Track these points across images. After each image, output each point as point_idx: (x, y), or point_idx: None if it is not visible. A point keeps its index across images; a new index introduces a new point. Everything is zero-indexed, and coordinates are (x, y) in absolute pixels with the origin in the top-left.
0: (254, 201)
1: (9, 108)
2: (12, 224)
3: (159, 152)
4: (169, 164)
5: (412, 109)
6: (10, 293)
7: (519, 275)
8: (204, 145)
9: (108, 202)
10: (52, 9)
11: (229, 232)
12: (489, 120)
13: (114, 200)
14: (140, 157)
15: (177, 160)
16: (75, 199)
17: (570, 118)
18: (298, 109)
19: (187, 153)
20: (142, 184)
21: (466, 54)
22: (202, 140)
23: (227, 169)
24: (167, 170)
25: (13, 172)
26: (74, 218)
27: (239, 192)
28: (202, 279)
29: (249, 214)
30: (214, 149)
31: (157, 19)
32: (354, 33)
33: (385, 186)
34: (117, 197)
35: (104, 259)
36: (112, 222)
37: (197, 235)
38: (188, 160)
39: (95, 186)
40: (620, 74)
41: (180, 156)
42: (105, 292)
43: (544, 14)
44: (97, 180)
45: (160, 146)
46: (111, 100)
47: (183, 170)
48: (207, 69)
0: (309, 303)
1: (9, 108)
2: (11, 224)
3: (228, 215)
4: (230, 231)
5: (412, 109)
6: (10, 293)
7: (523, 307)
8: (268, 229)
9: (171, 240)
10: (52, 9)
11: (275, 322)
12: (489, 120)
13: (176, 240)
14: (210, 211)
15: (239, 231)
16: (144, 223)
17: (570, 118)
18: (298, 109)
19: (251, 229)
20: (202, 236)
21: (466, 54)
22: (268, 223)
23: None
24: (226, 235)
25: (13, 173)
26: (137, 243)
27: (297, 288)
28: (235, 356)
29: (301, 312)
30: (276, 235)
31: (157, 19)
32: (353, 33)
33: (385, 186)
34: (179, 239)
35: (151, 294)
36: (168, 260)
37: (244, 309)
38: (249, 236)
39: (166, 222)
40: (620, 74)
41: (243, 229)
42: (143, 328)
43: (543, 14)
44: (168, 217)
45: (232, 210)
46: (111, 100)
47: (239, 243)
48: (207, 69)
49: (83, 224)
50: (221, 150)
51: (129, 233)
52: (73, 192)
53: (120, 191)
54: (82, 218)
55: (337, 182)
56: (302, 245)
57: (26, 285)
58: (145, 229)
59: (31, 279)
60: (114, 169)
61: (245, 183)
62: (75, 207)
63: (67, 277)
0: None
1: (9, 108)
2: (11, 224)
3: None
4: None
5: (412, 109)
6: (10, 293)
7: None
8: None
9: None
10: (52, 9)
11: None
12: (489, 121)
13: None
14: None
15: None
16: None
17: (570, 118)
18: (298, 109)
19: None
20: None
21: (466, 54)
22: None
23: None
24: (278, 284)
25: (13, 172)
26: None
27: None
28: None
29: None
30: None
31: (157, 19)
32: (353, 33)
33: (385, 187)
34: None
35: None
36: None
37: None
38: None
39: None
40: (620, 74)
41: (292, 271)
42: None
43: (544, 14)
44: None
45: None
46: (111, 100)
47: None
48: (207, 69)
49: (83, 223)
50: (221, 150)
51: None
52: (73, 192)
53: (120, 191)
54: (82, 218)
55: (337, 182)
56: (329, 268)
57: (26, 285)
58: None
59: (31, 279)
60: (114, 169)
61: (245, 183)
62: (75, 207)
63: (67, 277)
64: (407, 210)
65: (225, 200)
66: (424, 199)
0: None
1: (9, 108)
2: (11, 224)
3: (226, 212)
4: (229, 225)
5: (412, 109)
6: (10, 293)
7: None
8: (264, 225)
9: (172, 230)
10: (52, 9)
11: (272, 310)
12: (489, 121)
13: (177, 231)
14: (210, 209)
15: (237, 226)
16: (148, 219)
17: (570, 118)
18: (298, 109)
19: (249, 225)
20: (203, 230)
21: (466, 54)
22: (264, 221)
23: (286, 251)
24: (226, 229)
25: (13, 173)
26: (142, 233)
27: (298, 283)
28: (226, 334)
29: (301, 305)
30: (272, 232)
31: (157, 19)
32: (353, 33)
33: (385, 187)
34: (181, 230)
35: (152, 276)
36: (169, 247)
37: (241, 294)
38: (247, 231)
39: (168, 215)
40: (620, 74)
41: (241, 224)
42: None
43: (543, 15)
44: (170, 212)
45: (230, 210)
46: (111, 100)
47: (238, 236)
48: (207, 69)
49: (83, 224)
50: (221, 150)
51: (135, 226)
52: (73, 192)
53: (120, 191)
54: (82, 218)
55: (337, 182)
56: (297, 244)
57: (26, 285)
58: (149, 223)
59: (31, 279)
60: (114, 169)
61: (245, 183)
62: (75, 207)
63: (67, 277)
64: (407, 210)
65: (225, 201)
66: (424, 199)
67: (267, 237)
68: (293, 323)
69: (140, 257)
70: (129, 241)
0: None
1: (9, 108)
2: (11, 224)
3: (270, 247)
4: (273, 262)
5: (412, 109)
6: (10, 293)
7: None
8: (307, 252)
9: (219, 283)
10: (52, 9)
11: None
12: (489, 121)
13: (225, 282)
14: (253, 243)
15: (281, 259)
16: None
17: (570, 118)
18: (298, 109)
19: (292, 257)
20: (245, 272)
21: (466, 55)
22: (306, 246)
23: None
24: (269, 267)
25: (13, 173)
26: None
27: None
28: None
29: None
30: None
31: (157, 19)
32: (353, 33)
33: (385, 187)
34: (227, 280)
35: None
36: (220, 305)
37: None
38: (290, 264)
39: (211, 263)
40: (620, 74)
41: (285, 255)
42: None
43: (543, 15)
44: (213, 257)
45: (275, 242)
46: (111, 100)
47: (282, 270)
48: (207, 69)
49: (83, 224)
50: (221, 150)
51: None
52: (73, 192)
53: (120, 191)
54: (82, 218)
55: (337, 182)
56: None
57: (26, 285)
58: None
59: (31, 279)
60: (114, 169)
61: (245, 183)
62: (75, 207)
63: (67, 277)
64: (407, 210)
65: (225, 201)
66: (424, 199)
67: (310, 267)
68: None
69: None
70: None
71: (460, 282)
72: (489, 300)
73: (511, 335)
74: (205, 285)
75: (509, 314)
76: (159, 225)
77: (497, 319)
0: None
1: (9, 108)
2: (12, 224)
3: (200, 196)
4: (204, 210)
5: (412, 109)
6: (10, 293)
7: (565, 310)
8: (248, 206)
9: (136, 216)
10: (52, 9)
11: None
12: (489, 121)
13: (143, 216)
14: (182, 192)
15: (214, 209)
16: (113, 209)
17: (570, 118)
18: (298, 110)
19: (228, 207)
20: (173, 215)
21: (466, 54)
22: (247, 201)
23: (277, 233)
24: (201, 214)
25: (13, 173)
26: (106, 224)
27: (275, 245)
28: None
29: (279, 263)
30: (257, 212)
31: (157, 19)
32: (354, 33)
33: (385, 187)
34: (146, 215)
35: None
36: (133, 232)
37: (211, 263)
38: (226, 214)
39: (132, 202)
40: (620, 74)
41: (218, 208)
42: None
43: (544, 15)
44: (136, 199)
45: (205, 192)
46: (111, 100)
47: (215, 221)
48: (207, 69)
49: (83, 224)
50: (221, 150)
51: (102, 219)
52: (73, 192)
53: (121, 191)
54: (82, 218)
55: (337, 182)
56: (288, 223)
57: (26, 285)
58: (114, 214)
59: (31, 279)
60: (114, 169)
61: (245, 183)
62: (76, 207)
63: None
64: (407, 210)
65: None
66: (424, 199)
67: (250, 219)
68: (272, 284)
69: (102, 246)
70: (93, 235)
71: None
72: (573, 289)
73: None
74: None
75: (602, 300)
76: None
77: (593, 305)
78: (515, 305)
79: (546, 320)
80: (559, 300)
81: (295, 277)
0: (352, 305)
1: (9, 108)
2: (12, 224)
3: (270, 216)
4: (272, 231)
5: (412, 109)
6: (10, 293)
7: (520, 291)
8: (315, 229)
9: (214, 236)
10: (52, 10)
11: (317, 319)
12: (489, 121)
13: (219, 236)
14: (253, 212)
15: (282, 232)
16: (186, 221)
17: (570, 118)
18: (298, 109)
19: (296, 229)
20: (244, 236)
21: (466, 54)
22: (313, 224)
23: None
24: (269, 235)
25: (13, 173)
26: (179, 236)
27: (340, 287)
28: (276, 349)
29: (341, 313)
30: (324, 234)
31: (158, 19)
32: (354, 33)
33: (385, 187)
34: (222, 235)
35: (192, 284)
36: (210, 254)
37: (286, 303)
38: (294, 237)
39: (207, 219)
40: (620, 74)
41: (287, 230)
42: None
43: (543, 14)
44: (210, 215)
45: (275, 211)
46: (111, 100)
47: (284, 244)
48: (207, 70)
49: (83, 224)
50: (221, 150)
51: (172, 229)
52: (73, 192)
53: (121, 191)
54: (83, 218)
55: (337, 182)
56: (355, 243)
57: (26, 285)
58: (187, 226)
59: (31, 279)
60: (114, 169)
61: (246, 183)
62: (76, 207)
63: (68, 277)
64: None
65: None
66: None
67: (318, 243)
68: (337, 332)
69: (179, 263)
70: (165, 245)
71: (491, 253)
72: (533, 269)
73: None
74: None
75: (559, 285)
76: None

* [WHAT THE TASK REQUIRES]:
Print, please, the lines from the first line of the material through the line that contains "4: (169, 164)", exactly as written and with nothing added.

* [SOLUTION]:
Track these points across images. After each image, output each point as point_idx: (x, y), or point_idx: None if it is not visible. A point keeps its index across images; a new index introduces a new point. Everything is zero-indexed, and coordinates are (x, y) in absolute pixels with the origin in the top-left.
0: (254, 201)
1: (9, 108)
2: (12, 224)
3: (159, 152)
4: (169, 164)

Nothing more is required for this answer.